[EXTRACTED DATA — start]

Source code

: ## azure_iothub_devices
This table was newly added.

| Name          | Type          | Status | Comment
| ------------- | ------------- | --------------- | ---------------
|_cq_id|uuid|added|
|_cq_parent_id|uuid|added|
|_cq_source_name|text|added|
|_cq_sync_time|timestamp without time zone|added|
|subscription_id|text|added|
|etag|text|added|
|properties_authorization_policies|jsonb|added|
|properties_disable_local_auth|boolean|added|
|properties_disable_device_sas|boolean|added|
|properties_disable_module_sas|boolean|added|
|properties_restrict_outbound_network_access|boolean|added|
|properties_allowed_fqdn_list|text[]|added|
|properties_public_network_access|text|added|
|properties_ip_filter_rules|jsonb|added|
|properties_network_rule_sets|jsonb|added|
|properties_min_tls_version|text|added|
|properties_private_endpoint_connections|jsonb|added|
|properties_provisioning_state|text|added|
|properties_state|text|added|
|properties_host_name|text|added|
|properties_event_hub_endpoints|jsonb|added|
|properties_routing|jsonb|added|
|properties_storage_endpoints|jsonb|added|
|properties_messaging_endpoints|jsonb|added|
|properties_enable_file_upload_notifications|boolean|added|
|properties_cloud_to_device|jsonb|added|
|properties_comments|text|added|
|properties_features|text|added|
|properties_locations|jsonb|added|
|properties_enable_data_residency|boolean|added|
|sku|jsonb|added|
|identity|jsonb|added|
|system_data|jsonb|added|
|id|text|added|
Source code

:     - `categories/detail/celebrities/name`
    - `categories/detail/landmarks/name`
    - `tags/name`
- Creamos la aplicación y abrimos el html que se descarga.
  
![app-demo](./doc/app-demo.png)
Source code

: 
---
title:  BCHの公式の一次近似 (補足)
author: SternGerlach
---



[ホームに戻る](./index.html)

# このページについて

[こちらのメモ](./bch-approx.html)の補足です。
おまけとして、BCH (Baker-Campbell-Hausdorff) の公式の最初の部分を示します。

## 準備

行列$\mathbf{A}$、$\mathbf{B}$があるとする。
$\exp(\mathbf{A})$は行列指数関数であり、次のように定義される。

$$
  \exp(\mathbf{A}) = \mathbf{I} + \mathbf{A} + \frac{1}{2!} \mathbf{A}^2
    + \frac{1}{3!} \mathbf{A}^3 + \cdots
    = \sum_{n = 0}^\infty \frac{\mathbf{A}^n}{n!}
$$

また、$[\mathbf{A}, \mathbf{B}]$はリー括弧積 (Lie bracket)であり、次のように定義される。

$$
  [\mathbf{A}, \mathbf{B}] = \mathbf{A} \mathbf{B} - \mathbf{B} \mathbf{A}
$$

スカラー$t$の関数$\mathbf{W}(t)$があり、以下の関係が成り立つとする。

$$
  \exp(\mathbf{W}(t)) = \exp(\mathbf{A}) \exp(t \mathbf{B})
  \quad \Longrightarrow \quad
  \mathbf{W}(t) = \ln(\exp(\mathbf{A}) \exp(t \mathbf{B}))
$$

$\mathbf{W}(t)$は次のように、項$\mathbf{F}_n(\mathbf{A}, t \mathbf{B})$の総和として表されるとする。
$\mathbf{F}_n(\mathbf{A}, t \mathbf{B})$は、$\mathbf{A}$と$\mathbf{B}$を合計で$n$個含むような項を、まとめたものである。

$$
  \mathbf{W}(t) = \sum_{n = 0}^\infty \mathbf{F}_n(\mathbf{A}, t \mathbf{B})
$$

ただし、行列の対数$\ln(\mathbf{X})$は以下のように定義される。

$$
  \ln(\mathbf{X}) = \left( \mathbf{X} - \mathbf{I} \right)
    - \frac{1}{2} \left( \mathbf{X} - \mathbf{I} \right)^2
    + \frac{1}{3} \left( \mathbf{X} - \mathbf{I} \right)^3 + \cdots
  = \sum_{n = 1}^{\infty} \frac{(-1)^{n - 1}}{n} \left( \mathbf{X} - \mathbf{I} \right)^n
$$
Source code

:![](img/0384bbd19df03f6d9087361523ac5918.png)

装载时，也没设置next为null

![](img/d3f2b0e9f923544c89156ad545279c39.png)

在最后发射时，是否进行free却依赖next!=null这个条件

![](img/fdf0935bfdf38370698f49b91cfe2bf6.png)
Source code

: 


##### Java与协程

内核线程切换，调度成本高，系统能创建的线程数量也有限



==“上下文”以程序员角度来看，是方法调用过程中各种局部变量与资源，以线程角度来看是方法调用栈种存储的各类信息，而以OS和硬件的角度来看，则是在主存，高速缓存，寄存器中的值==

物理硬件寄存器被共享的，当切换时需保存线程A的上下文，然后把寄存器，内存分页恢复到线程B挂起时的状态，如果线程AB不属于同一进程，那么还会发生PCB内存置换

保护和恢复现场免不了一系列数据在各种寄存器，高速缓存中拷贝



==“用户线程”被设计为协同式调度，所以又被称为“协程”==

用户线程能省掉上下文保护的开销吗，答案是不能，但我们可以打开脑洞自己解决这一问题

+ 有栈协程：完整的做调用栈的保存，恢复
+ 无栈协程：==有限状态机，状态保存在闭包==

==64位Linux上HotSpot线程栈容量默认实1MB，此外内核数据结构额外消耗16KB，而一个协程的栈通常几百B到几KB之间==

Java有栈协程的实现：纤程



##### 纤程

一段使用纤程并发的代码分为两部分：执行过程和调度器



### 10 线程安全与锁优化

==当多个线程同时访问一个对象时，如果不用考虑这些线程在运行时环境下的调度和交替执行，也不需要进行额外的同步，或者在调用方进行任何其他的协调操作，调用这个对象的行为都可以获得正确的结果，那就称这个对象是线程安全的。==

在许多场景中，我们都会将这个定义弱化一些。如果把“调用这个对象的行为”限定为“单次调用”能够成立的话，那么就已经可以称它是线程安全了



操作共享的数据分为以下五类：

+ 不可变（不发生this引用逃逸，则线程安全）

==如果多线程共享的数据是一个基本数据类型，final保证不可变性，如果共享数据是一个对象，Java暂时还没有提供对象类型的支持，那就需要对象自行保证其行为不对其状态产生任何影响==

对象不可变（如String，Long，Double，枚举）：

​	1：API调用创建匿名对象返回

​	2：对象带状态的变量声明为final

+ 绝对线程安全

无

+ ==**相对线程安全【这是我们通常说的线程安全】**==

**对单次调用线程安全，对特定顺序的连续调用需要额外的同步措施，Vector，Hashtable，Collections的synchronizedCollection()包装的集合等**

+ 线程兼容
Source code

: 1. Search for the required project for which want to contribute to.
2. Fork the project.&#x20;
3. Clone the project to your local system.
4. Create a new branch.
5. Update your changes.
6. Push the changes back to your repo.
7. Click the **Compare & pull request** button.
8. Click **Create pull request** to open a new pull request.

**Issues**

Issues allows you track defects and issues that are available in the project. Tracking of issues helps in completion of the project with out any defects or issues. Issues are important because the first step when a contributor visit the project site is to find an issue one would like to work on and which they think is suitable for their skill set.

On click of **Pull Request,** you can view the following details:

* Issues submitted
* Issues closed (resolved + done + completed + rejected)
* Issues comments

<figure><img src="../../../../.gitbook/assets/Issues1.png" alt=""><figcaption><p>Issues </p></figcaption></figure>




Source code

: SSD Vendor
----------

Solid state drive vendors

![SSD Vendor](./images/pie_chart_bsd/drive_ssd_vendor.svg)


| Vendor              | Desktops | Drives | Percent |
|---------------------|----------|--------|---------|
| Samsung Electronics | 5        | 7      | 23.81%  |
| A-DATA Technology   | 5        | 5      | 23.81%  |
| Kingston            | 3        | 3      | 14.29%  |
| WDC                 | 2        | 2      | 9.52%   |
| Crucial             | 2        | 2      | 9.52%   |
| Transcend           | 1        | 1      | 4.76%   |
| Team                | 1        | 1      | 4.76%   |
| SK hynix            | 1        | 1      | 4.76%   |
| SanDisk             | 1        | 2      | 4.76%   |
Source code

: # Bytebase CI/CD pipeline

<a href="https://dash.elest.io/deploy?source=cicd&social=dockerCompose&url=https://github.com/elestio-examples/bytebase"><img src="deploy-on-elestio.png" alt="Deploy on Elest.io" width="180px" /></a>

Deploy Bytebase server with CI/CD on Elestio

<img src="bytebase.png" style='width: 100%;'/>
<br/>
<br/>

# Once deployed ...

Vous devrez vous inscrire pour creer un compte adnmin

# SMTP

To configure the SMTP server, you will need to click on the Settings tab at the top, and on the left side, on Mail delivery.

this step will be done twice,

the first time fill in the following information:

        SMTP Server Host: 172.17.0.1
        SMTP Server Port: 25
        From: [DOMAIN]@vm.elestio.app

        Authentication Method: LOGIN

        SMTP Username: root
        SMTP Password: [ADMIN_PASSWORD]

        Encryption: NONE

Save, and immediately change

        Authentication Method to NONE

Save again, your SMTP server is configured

[EXTRACTED DATA — finish]

REQUIRED ACTION
Only lines containing the string "will" are needed. Pull each of them out of the records above.

RESPONSE AREA
To configure the SMTP server, you will need to click on the Settings tab at the top, and on the left side, on Mail delivery.
this step will be done twice,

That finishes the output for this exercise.